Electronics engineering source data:

##########

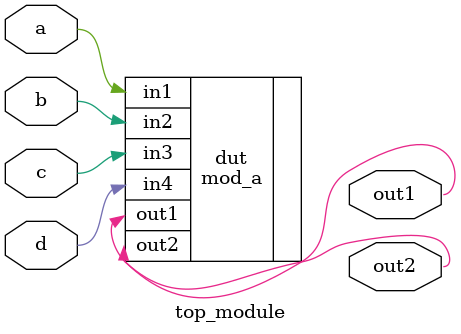
<source format=v>
module top_module ( 
    input a, 
    input b, 
    input c,
    input d,
    output out1,
    output out2
);
    mod_a dut(.out1(out1) , .out2(out2) , .in1(a) , .in2(b) ,.in3(c) , .in4(d) );
endmodule

</source>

##########

Exercise requirements:
Start at the line with "mod_a dut(.out1(out1) , .out2(out2)". Give that line and every line after it again, word for word, through the last line above.

Solution for this task:
    mod_a dut(.out1(out1) , .out2(out2) , .in1(a) , .in2(b) ,.in3(c) , .in4(d) );
endmodule

</source>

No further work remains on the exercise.